Task statement ▸ Write out, word for word, the part of the listing below that opens with the line containing "IP адреса, cookie и данные геолокации" and closes with the line containing "Konzertbesuch, Familienfeier oder", keeping both of those lines and adding no others.

Start of Block

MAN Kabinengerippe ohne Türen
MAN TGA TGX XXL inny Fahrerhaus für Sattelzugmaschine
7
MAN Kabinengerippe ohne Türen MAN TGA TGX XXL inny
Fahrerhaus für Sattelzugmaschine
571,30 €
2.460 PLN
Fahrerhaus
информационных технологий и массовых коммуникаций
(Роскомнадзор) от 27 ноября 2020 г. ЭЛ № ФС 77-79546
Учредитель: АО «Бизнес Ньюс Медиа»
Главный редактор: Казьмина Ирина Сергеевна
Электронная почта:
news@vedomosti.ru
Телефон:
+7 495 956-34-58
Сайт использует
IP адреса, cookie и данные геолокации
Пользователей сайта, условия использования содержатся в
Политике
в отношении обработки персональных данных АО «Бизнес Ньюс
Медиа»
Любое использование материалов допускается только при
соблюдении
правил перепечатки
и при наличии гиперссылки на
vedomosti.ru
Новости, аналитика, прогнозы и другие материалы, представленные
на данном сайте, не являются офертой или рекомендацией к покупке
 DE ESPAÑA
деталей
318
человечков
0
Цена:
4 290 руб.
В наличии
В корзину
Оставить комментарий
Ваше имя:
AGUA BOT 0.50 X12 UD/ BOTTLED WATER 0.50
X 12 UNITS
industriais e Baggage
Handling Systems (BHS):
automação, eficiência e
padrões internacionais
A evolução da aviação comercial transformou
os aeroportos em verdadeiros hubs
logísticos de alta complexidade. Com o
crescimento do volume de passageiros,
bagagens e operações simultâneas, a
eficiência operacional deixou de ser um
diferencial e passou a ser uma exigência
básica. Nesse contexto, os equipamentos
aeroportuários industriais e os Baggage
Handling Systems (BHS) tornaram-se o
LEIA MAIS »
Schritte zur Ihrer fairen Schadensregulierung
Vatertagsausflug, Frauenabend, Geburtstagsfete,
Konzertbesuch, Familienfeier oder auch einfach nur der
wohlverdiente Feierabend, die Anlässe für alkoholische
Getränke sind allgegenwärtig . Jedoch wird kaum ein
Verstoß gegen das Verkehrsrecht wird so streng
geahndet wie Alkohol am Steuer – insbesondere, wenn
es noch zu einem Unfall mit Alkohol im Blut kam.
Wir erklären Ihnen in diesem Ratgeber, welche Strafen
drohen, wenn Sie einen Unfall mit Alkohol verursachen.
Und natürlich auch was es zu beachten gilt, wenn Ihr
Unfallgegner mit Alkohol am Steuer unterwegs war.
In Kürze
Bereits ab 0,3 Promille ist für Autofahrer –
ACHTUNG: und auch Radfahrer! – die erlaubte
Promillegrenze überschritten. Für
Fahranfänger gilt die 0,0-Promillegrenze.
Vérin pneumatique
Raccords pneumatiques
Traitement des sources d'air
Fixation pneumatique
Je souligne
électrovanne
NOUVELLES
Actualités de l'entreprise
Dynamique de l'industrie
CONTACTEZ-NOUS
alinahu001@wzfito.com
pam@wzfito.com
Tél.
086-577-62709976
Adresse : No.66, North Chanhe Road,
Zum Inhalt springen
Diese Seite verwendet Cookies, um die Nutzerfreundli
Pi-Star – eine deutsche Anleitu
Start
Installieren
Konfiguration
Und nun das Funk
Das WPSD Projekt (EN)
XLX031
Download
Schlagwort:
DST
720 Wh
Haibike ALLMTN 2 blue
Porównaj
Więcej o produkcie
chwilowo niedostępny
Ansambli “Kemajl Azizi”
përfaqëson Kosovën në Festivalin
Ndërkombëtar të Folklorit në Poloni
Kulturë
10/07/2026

End of Block

Answer space ▸
IP адреса, cookie и данные геолокации
Пользователей сайта, условия использования содержатся в
Политике
в отношении обработки персональных данных АО «Бизнес Ньюс
Медиа»
Любое использование материалов допускается только при
соблюдении
правил перепечатки
и при наличии гиперссылки на
vedomosti.ru
Новости, аналитика, прогнозы и другие материалы, представленные
на данном сайте, не являются офертой или рекомендацией к покупке
 DE ESPAÑA
деталей
318
человечков
0
Цена:
4 290 руб.
В наличии
В корзину
Оставить комментарий
Ваше имя:
AGUA BOT 0.50 X12 UD/ BOTTLED WATER 0.50
X 12 UNITS
industriais e Baggage
Handling Systems (BHS):
automação, eficiência e
padrões internacionais
A evolução da aviação comercial transformou
os aeroportos em verdadeiros hubs
logísticos de alta complexidade. Com o
crescimento do volume de passageiros,
bagagens e operações simultâneas, a
eficiência operacional deixou de ser um
diferencial e passou a ser uma exigência
básica. Nesse contexto, os equipamentos
aeroportuários industriais e os Baggage
Handling Systems (BHS) tornaram-se o
LEIA MAIS »
Schritte zur Ihrer fairen Schadensregulierung
Vatertagsausflug, Frauenabend, Geburtstagsfete,
Konzertbesuch, Familienfeier oder auch einfach nur der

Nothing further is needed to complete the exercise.